Until last August, life for most Afghan girls and women was stable and safe, as it had been for the better part of two decades. On a given morning, a female judge reviewed her docket for the day, reading carefully the cases to come. A member of parliament met with her staff, their colorful silk scarves layered over sleek suits. A mother headed out to the market for flour, her hair shimmering in the sunlight as her daughter skipped ahead of her toward school.
It all came to a grinding halt.
When the Taliban overran Kabul and the United States withdrew from Afghanistan, the gains Afghans enjoyed for two decades devolved. In the year since, hard-fought opportunities for women, girls, and minority groups have dramatically shrunk.
Last October, teenage girls watched their brothers collect their pencils and bookbags and head off to school. The Taliban promised it would be the girls’ turn in March. That didn’t happen. Meanwhile, behind the walls in which females were confined, child marriage and domestic violence were on the rise.
A shop owner who sold party clothes left the country after struggling, she said, to find customers. Bedazzled attire is a thing of the past. On the streets of Kabul, hair salons disappeared overnight. The Taliban ordered women to cover their faces and stay home.
In the evacuation witnessed by the world, thousands of women leaders fled for their lives. Others were able to stay.
On top of everything else — including a disastrous earthquake and widespread hunger — women in Afghanistan have labored fiercely. They have found ways to keep vital services running. Shockingly, they have also refused to be silenced. In January, when the Taliban dismissed all women public servants, women protested in the streets. Two months later, when girls were denied their return to secondary school, women returned to the streets. Defying threats of violence, they persisted. What they are doing is heroic.
A formidable iconic face of this work is Mahbouba Seraj, who resolutely chose to stay in Afghanistan. She’s the board chair of the 3,000-member Afghan Women’s Network and has founded 27 shelters for battered women. Only one remains open; without Seraj, it too would have closed. “I’m not a very brave person,” she told CNN’s Fareed Zakaria a year ago. But by doing what she believes is simply her duty, she keeps hope alive and inspires the next generation of Afghan activists.
Around the world, even as the global gaze has shifted, so has international support. Meanwhile, in the newly expanded diaspora, exiles have been caring for their families while forming new and larger networks. Now scattered to the wind, they connect in cyberspace. WhatsApp has replaced conference tables in coffee shops in Kabul and Kandahar. They share draft documents and craft united messages on myriad policy issues, then send recommendations to officials in the United States, the United Nations, the European Union, and elsewhere.
They also share burdens and triumphs: “Two students got out! They’re in the U.S. and were accepted to university. Where can they look for funding? How can we help them pay for school?” The response is a mix of exaltation and down-to-earth troubleshooting.

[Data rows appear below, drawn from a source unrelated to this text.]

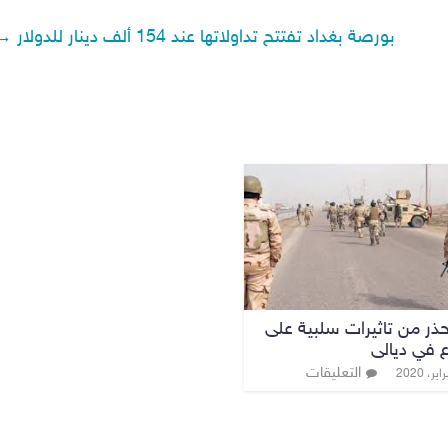
بورصة بغداد تفتتح تداولاتها عند 154 ألف دينار للدولار
→
ذر من تاثيرات سلبية على
ع في ديالى
التعليقات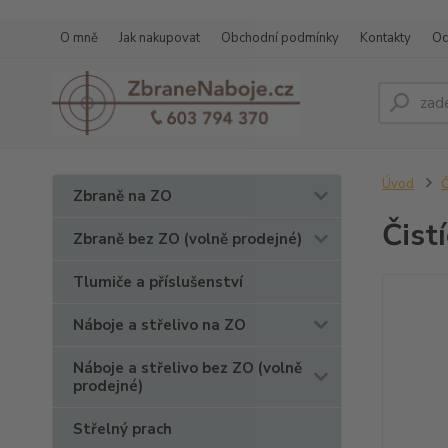
O mně
Jak nakupovat
Obchodní podmínky
Kontakty
Oc
Úvod
Č
Zbraně na ZO
Čist
Zbraně bez ZO (volně prodejné)
Tlumiče a příslušenství
Náboje a střelivo na ZO
Náboje a střelivo bez ZO (volně
prodejné)
Střelný prach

One of the disgraces of the recent past has been the exclusion of Afghan women from peace talks and other policy tables. But at last there are new signs of international engagement.
For example, the United States announced an initiative to transfer women’s wisdom from chatrooms into “the room where it happens.” They’ll be advising policymakers on matters from education to humanitarian aid to Afghanistan’s crippled economy.

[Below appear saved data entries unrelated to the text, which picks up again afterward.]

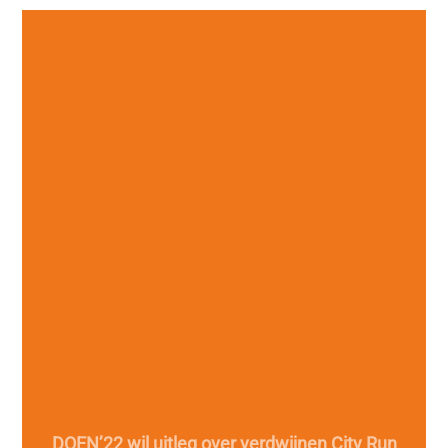
DOEN’22 wil uitleg over verdwijnen City Run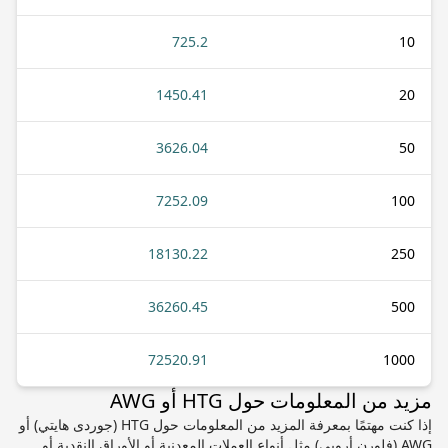
725.2
10
1450.41
20
3626.04
50
7252.09
100
18130.22
250
36260.45
500
72520.91
1000
مزيد من المعلومات حول HTG أو AWG
إذا كنت مهتمًا بمعرفة المزيد من المعلومات حول HTG (جوردى هايتي) أو
AWG (فلورن أروبي) مثل أنواع العملات المعدنية أو الأوراق النقدية أو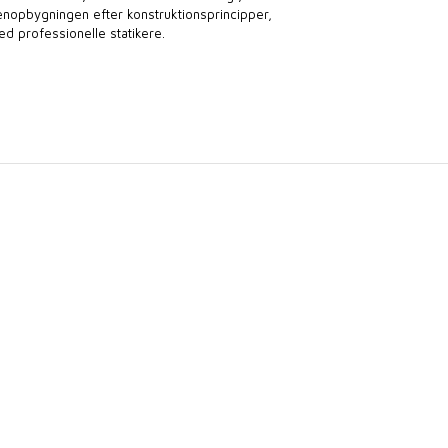
genopbygningen efter konstruktionsprincipper,
d professionelle statikere.​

For years, these women have transformed hardship into expertise. Like their counterparts in conflict zones worldwide, they are essential untapped resources to create inclusive security. A stable Afghanistan is vital to the region and — as we know from history — to our own security. Their leadership isn’t just in their interest. It’s in ours as well.
Swanee Hunt is the founder of the Women and Public Policy Program at Harvard University. Through her Institute for Inclusive Security, she has worked with scores of delegations of Afghan women leaders since 1998 during the first Taliban reign. Mary Akrami is the executive director of the Afghan Women’s Network.